◆ DATASET EXTRACT:
..........
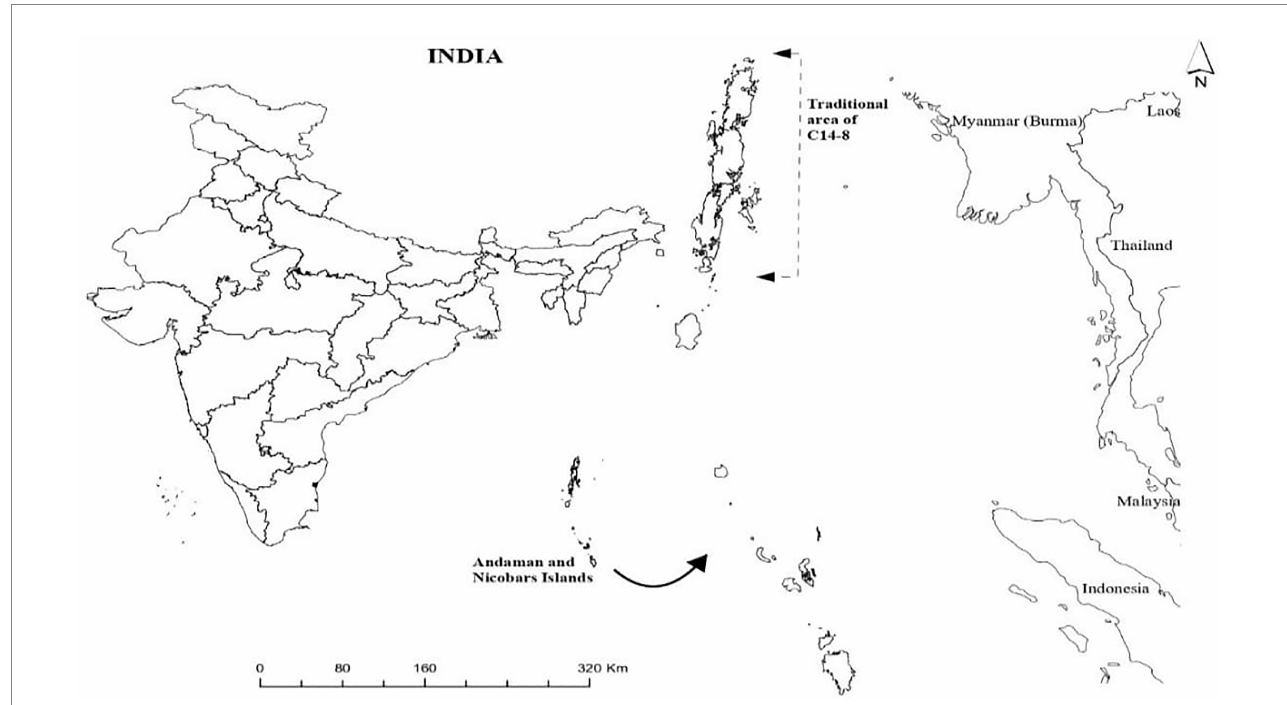
FIGURE 1 Map showing Andaman and Nicobar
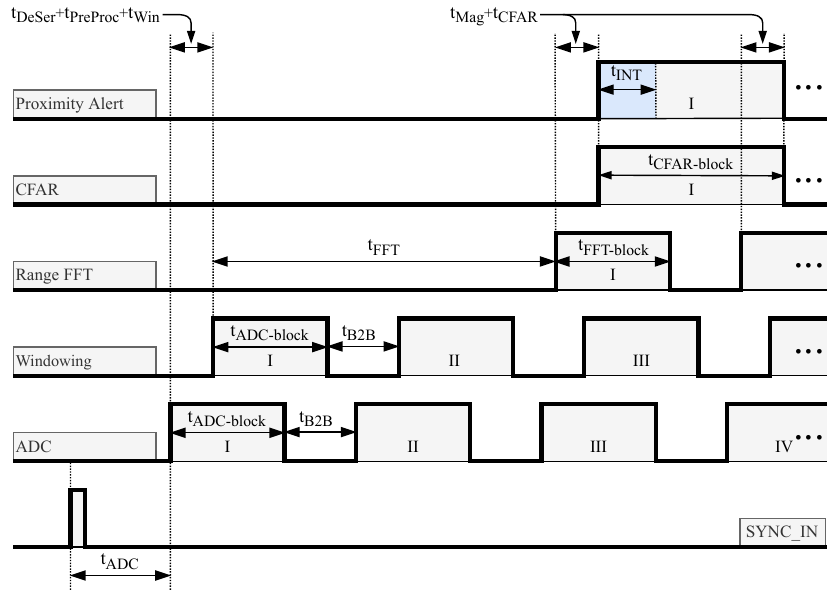
Figure 12. Illustration of the system latency when flushing is disabled.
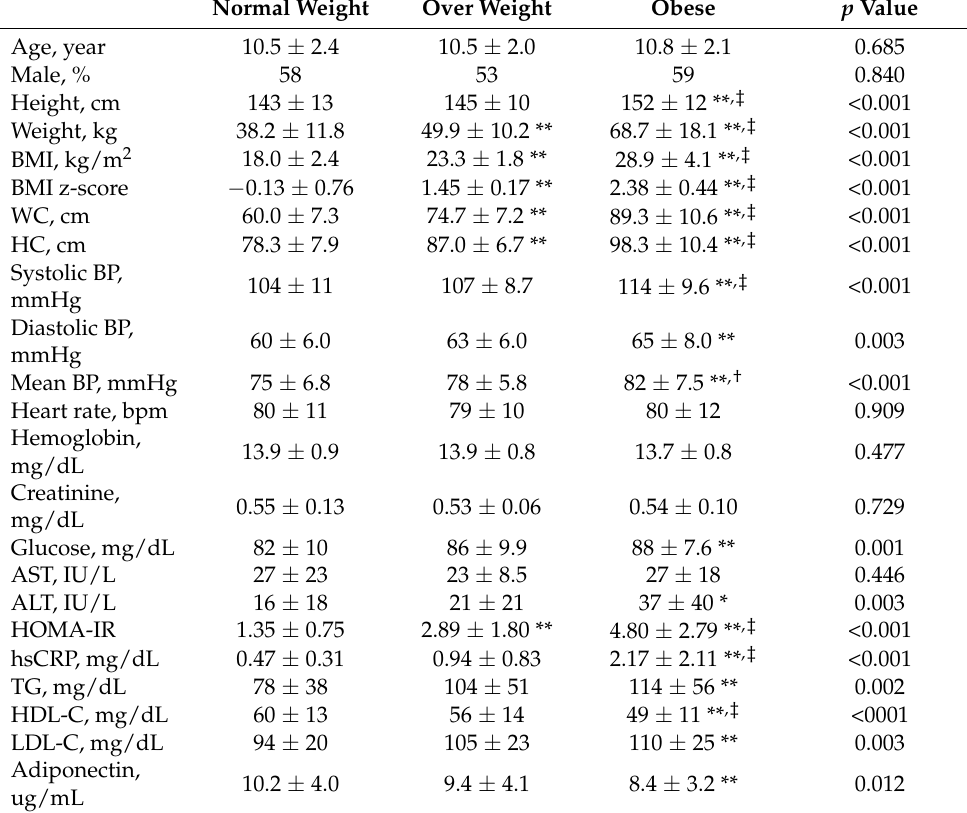
Table 1. Baseline characteristics.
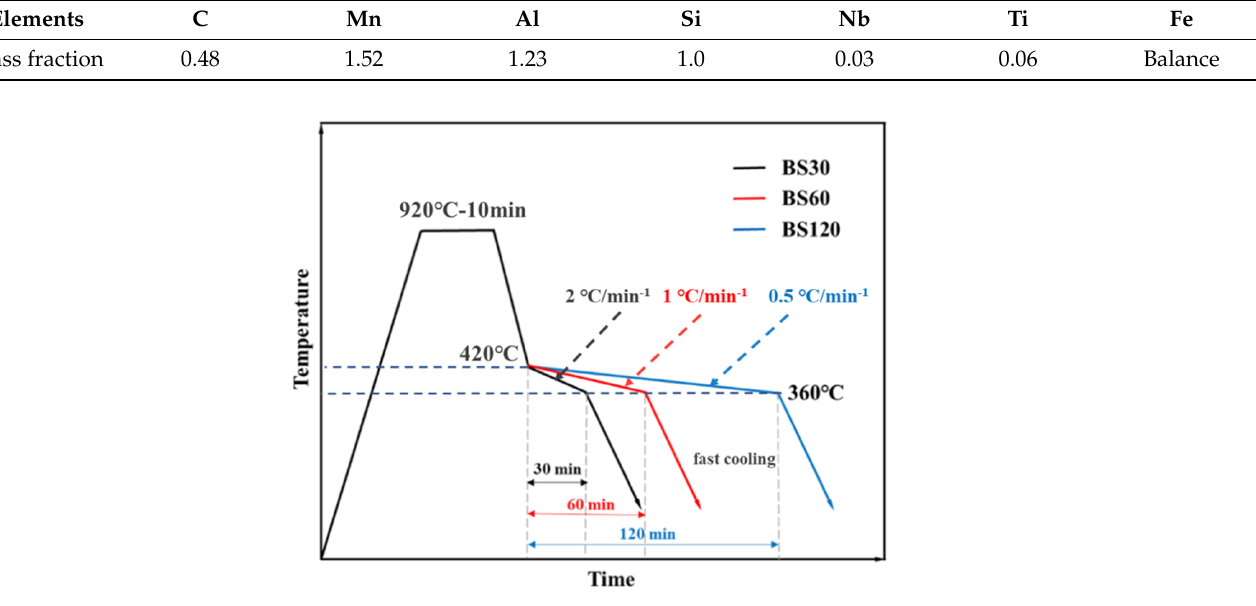
Figure 1. The applied heat treatment processes applied in this study.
..........
When you reach an image, pass over it, and retype all other material exactly.

◆ EXERCISE OUTPUT:
FIGURE 1 Map showing Andaman and Nicobar
Figure 12. Illustration of the system latency when flushing is disabled.
Table 1. Baseline characteristics.
Figure 1. The applied heat treatment processes applied in this study.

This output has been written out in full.